Several studies have proven the effectiveness of early medical interventions and the safety of these interventions with regard to physical and psychological harm. Overall, research has shown improved psychological functioning during suppression, no change of mind in terms of gender identity and the reduction or disappearance of distress related to GD; in addition, several studies have reported an increase in GD and harmful behaviour when blockers are not used.34, 36
In their longitudinal study on the first 70 adolescents to receive puberty blockers, de Vries and colleagues37 reported an improvement in general functioning after two years, along with a decrease in depression and behavioural and emotional difficulties.
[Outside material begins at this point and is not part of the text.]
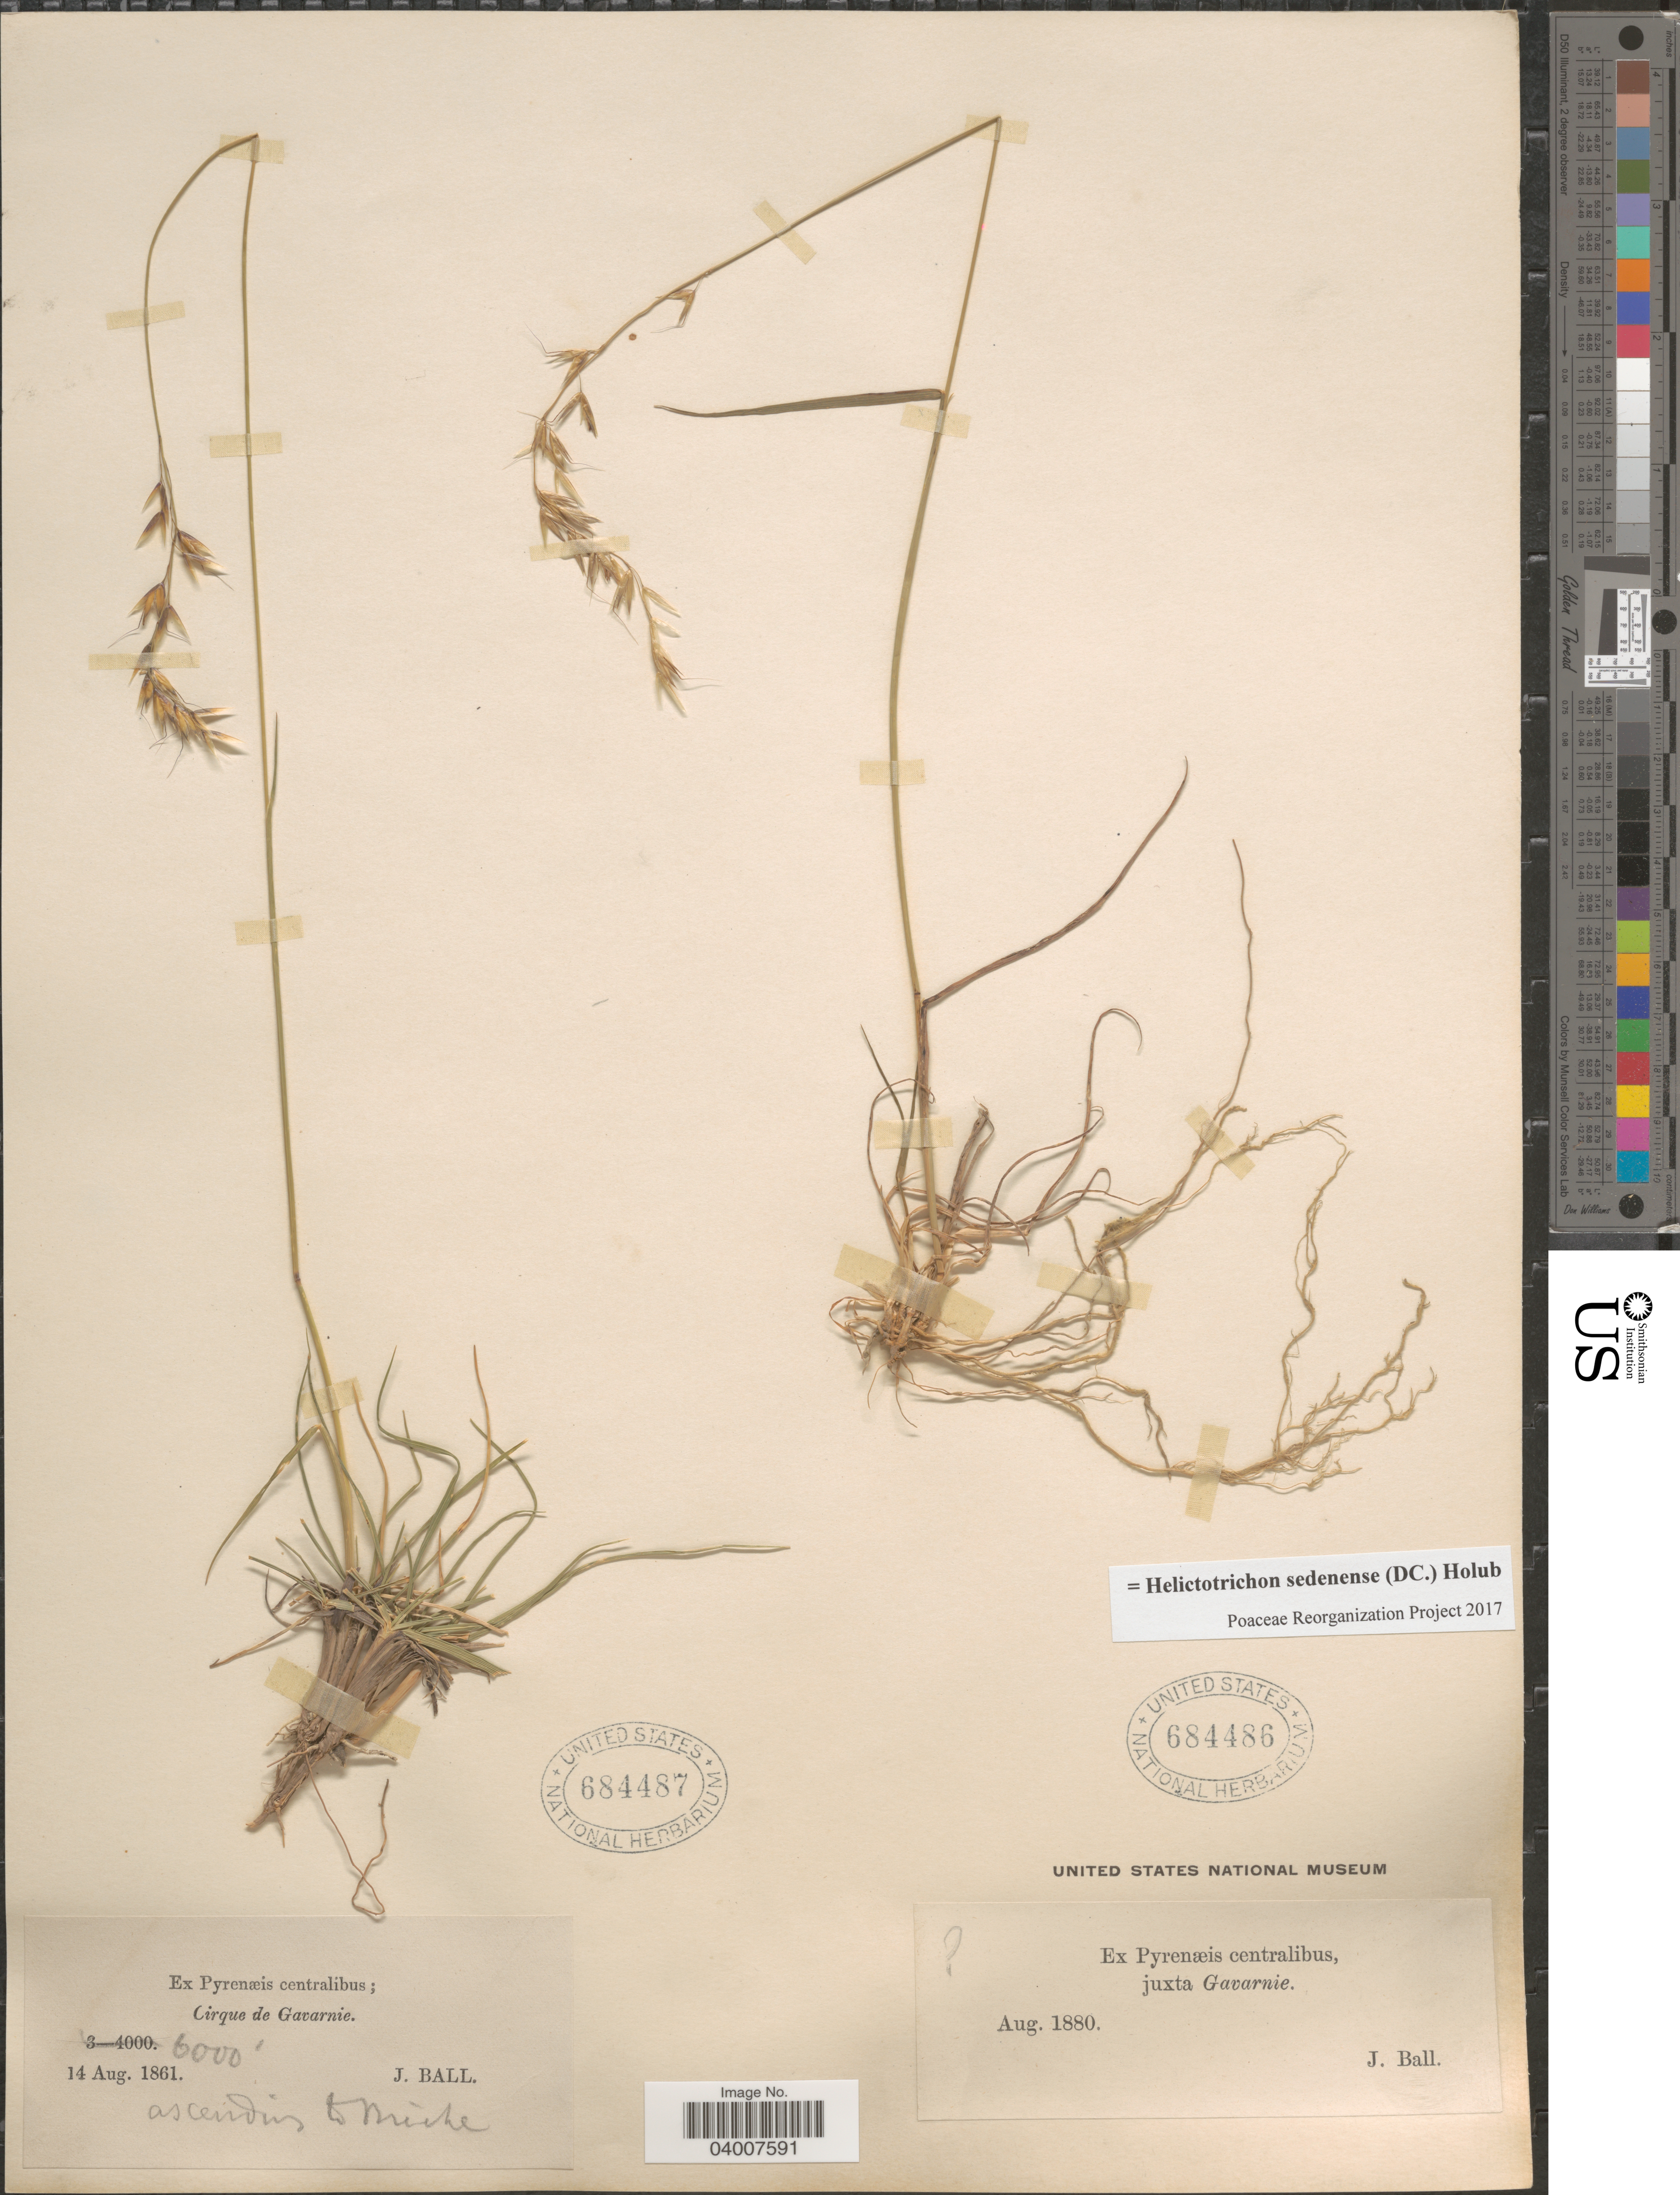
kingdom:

Fifty-five of these 70 individuals were assessed later in early adulthood, after cross-sex hormones had been administered and gender reassignment surgery had been performed. Depressive symptoms had decreased, general mental health functioning had improved and no regret about transitioning was found. Many (about 70 per cent) reported that their social transition had been ‘easy’. Cohen-Kettenis and colleagues,38 in a 22-year follow-up of the first described adolescent treated with GnRH analogues and cross-sex hormones, reported overall improved psychological well-being and no clinical signs of adverse effects on the brain. An improvement in global functioning following puberty suppression was also found in the UK study of Costa and colleagues39 in their follow-up of adolescents at the GIDS centre in London.
Consistent with the Dutch and British studies was Spack and colleagues’ report40 about their sample of 97 patients at a clinic in Boston, MA, in which no adolescents showed regrets regarding puberty-blocking or subsequent cross-sex hormone use.